Belgrade became a frontier town again, and the fortress regained its military importance. A second major reconstruction occurred during another Austrian occupation from 1718 to 1739. The period saw unprecedented transformation of the entire fortress, which was remodeled into the bastion fort after the plans and designs by the Swiss military engineer Nicolas Doxat. Within the project, the Zindan Gate was remodeled to suite the artillery warfare. The towers were roofed with bricks, while the protective arched wall was fortified with the earthen embankment. Masoned staircases were built, with access corridors, for both towers. The Ottomans retook the fortress in 1739, losing it again to the Austrians in 1788, before regaining it in 1791. Since the late 18th century, after the tower again lost its military importance, the Ottomans used towers' basements as dungeons, or zindan in Turkish language, hence the name of the gate.

In October 1915, a grenade fired from the 42 cm Gamma Mörser hit the fortress wall right above the church but didn't explode. Church was badly damaged by this time and if the grenade exploded (cartridge weighted 900 kg and contained 96 kg of TNT), it would destroy the wall of the Zindan Gate tower which was hit and would level the church to the ground as it is located below the wall.

The 1938 restoration of the gate included upgrade in the Romanticist style. The tower's roof was modeled to be crown shaped. The parapet wall was added, with pseudo-embrasures, akin to the appearance of the Dubrovnik's fortification. The Zindan Gate never had such appearance in history and remains today as the only gate in the fortress with such roof. During the 1960s reconstruction, it was suggested that the venue could be adapted into the museum of Despot Stefan Lazarević.

The wooden bridge in front of the gate was reconstructed in 2005 and 2020. Massive reconstruction began in April 2022. Works also included moisture problems solving, revitalization of the walls and their statics, and reconstruction of the side rooms to make them usable again.

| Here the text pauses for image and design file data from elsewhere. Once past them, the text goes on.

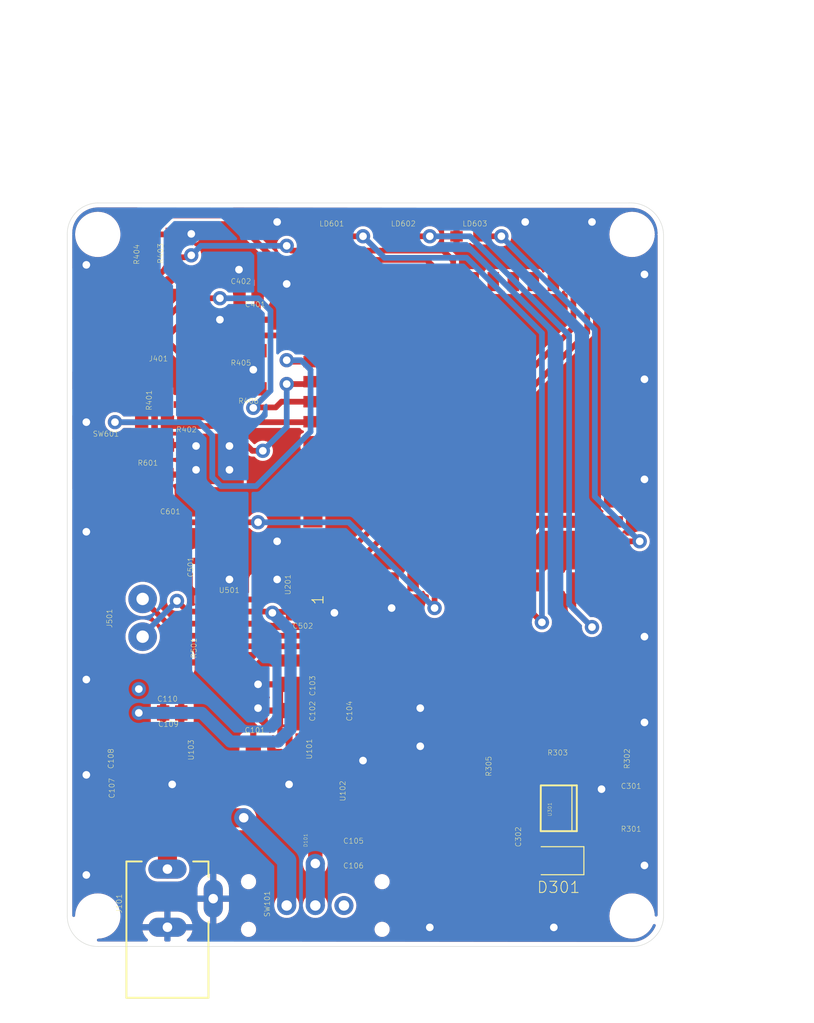
<source format=kicad_pcb>
(kicad_pcb
	(version 20240108)
	(generator "pcbnew")
	(generator_version "8.0")
	(general
		(thickness 1.6)
		(legacy_teardrops no)
	)
	(paper "A4")
	(layers
		(0 "F.Cu" signal)
		(31 "B.Cu" signal)
		(32 "B.Adhes" user "B.Adhesive")
		(33 "F.Adhes" user "F.Adhesive")
		(34 "B.Paste" user)
		(35 "F.Paste" user)
		(36 "B.SilkS" user "B.Silkscreen")
		(37 "F.SilkS" user "F.Silkscreen")
		(38 "B.Mask" user)
		(39 "F.Mask" user)
		(40 "Dwgs.User" user "User.Drawings")
		(41 "Cmts.User" user "User.Comments")
		(42 "Eco1.User" user "User.Eco1")
		(43 "Eco2.User" user "User.Eco2")
		(44 "Edge.Cuts" user)
		(45 "Margin" user)
		(46 "B.CrtYd" user "B.Courtyard")
		(47 "F.CrtYd" user "F.Courtyard")
		(48 "B.Fab" user)
		(49 "F.Fab" user)
		(50 "User.1" user)
		(51 "User.2" user)
		(52 "User.3" user)
		(53 "User.4" user)
		(54 "User.5" user)
		(55 "User.6" user)
		(56 "User.7" user)
		(57 "User.8" user)
		(58 "User.9" user)
	)
	(setup
		(pad_to_mask_clearance 0)
		(allow_soldermask_bridges_in_footprints no)
		(pcbplotparams
			(layerselection 0x00010fc_ffffffff)
			(plot_on_all_layers_selection 0x0000000_00000000)
			(disableapertmacros no)
			(usegerberextensions no)
			(usegerberattributes yes)
			(usegerberadvancedattributes yes)
			(creategerberjobfile yes)
			(dashed_line_dash_ratio 12.000000)
			(dashed_line_gap_ratio 3.000000)
			(svgprecision 4)
			(plotframeref no)
			(viasonmask no)
			(mode 1)
			(useauxorigin no)
			(hpglpennumber 1)
			(hpglpenspeed 20)
			(hpglpendiameter 15.000000)
			(pdf_front_fp_property_popups yes)
			(pdf_back_fp_property_popups yes)
			(dxfpolygonmode yes)
			(dxfimperialunits yes)
			(dxfusepcbnewfont yes)
			(psnegative no)
			(psa4output no)
			(plotreference yes)
			(plotvalue yes)
			(plotfptext yes)
			(plotinvisibletext no)
			(sketchpadsonfab no)
			(subtractmaskfromsilk no)
			(outputformat 1)
			(mirror no)
			(drillshape 1)
			(scaleselection 1)
			(outputdirectory "")
		)
	)
	(net 0 "")
	(net 1 "GND")
	(net 2 "+3V3_DIGITAL")
	(net 3 "SDIO_D1")
	(net 4 "SDIO_D0")
	(net 5 "SDIO_D2")
	(net 6 "SDIO_D3")
	(net 7 "SDIO_CLK")
	(net 8 "SDIO_CMD")
	(net 9 "LED_G")
	(net 10 "LED_Y")
	(net 11 "LED_R")
	(net 12 "~{BUTTON_PUSHED}")
	(net 13 "V_IN'")
	(net 14 "V_IN")
	(net 15 "+7V5'")
	(net 16 "+7V5")
	(net 17 "SDIO_DETECT")
	(net 18 "+3V3_ANALOG")
	(net 19 "+5V")
	(net 20 "CAN_STDBY")
	(net 21 "CAN_TXD")
	(net 22 "CAN_RXD")
	(net 23 "CAN_H")
	(net 24 "CAN_L")
	(net 25 "N$1")
	(net 26 "N$7")
	(net 27 "N$3")
	(net 28 "N$8")
	(net 29 "SENSOR_MEASURE")
	(footprint "uv_meter_v1:0805_GRM" (layer "F.Cu") (at 148.251292 134.005229 180))
	(footprint "uv_meter_v1:COMMUTATOR_SK-12F17-G" (layer "F.Cu") (at 143.251292 142.505229))
	(footprint (layer "F.Cu") (at 120.451292 140.805229))
	(footprint "uv_meter_v1:SOT23-5" (layer "F.Cu") (at 140.501292 123.505229 90))
	(footprint "uv_meter_v1:RES_0805_ERJ" (layer "F.Cu") (at 126.501292 94.505229))
	(footprint "uv_meter_v1:RES_0805_ERJ" (layer "F.Cu") (at 136.251292 81.505229))
	(footprint "uv_meter_v1:RES_0805_VISHAY" (layer "F.Cu") (at 162.751292 129.005229 -90))
	(footprint "uv_meter_v1:LED_0805" (layer "F.Cu") (at 159.251292 69.505229))
	(footprint "uv_meter_v1:RES_0805_ERJ" (layer "F.Cu") (at 125.751292 70.505229 90))
	(footprint "uv_meter_v1:0805_GRM" (layer "F.Cu") (at 163.251292 132.505229 90))
	(footprint "uv_meter_v1:0805_GRM" (layer "F.Cu") (at 128.251292 116.755229))
	(footprint "uv_meter_v1:RES_0805_ERJ" (layer "F.Cu") (at 162.751292 125.005229 90))
	(footprint "uv_meter_v1:BUTTON_PUSH_CK" (layer "F.Cu") (at 120.751292 94.505229 90))
	(footprint "uv_meter_v1:0805_GRM" (layer "F.Cu") (at 148.251292 131.505229 180))
	(footprint "uv_meter_v1:CONN_SD_5033981892" (layer "F.Cu") (at 124.751292 80.505229 90))
	(footprint "uv_meter_v1:0805_GRM" (layer "F.Cu") (at 128.251292 119.505229))
	(footprint "uv_meter_v1:RES_0805_ERJ" (layer "F.Cu") (at 128.251292 70.505229 90))
	(footprint "uv_meter_v1:0805_GRM" (layer "F.Cu") (at 126.251292 97.005229))
	(footprint "uv_meter_v1:SOCKET_STM32" (layer "F.Cu") (at 158.751292 90.005229 90))
	(footprint "uv_meter_v1:0805_GRM" (layer "F.Cu") (at 141.751292 109.005229))
	(footprint "uv_meter_v1:0805_GRM" (layer "F.Cu") (at 140.501292 116.505229))
	(footprint "uv_meter_v1:0805_GRM" (layer "F.Cu") (at 140.501292 119.255229))
	(footprint "uv_meter_v1:RES_0805_ERJ" (layer "F.Cu") (at 129.251292 113.005229 90))
	(footprint "uv_meter_v1:RES_0805_ERJ" (layer "F.Cu") (at 136.251292 85.505229))
	(footprint "uv_meter_v1:0805_GRM" (layer "F.Cu") (at 124.251292 127.505229 180))
	(footprint "uv_meter_v1:RES_0805_ERJ" (layer "F.Cu") (at 127.751292 90.205229 -90))
	(footprint "uv_meter_v1:SOT23-5" (layer "F.Cu") (at 148.251292 127.505229 -90))
	(footprint "uv_meter_v1:0805_GRM" (layer "F.Cu") (at 131.501292 104.505229 90))
	(footprint "uv_meter_v1:FUSE_1206" (layer "F.Cu") (at 129.251292 130.505229))
	(footprint (layer "F.Cu") (at 120.451292 69.305229))
	(footprint "uv_meter_v1:RES_0805_ERJ" (layer "F.Cu") (at 125.051292 90.105229 -90))
	(footprint "uv_meter_v1:0805_GRM" (layer "F.Cu") (at 176.251292 128.505229 180))
	(footprint "uv_meter_v1:LED_0805" (layer "F.Cu") (at 144.251292 69.505229))
	(footprint "uv_meter_v1:LED_0805" (layer "F.Cu") (at 151.751292 69.505229))
	(footprint "uv_meter_v1:SOD123_ST" (layer "F.Cu") (at 143.251292 131.755229 90))
	(footprint "uv_meter_v1:0805_GRM" (layer "F.Cu") (at 136.251292 75.505229 180))
	(footprint "uv_meter_v1:RES_0805_ERJ" (layer "F.Cu") (at 177.251292 124.505229 90))
	(footprint "uv_meter_v1:PHOTODIODE_MOLDED" (layer "F.Cu") (at 168.751292 135.005229 180))
	(footprint "uv_meter_v1:SO_8" (layer "F.Cu") (at 134.251292 109.505229 90))
	(footprint (layer "F.Cu") (at 176.451292 140.805229))
	(footprint "uv_meter_v1:RES_0805_ERJ" (layer "F.Cu") (at 168.751292 125.005229))
	(footprint "uv_meter_v1:SOIC8" (layer "F.Cu") (at 168.751292 129.505229 90))
	(footprint "uv_meter_v1:0805_GRM" (layer "F.Cu") (at 148.251292 120.505229 90))
	(footprint "uv_meter_v1:SOT23-5" (layer "F.Cu") (at 128.251292 123.505229 90))
	(footprint (layer "F.Cu") (at 176.451292 69.305229))
	(footprint "uv_meter_v1:0805_GRM" (layer "F.Cu") (at 136.751292 123.755229 90))
	(footprint "uv_meter_v1:JST_VH_2F_SIDE" (layer "F.Cu") (at 125.251292 109.505229 -90))
	(footprint "uv_meter_v1:RES_0805_ERJ" (layer "F.Cu") (at 176.251292 130.505229))
	(footprint "uv_meter_v1:CONN_DC_PWR_JACK"
		(layer "F.Cu")
		(uuid "fe2bb
... [410600 chars truncated]
</source>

Draining pipes were placed in the Arch Rampart above the gate, to drain water from the gate, towers and the Ružica Church, which leans on its opposite side. Wooden roofs in the tower rooms were replaced, and the doors and windows placed.

== Characteristics ==

The Zindan Gate occupies northeastern corner of the fortress' ridge and is one of four entries into the Upper Town. Gate's arched entry portal is flanked with two semicircular towers, known as the Northern and Southern Tower. Behind the portal is the passage, with side corridors which lead into the towers. The base of the passage is squared, and corridors connect various levels of the towers. There is one window on both side walls, at the height of 1.25 m. The towers, though identical and built for the same purpose, are not directly connected. The gate has massive iron door from the inner side. The Arched Rampart extends from the Northern Tower, and, in time, has been transformed into the bastion. Another rampart goes from the Southern Tower, in the direction of the Upper Town's Northeast Rampart's trench. This rampart ends with caponier, before reaching the trench.

Due to its unusual name and unique appearance within the fort's complex, it is one of the most distinct gates. The gate is referred in the song Ruža vetrova by the Bajaga i Instruktori.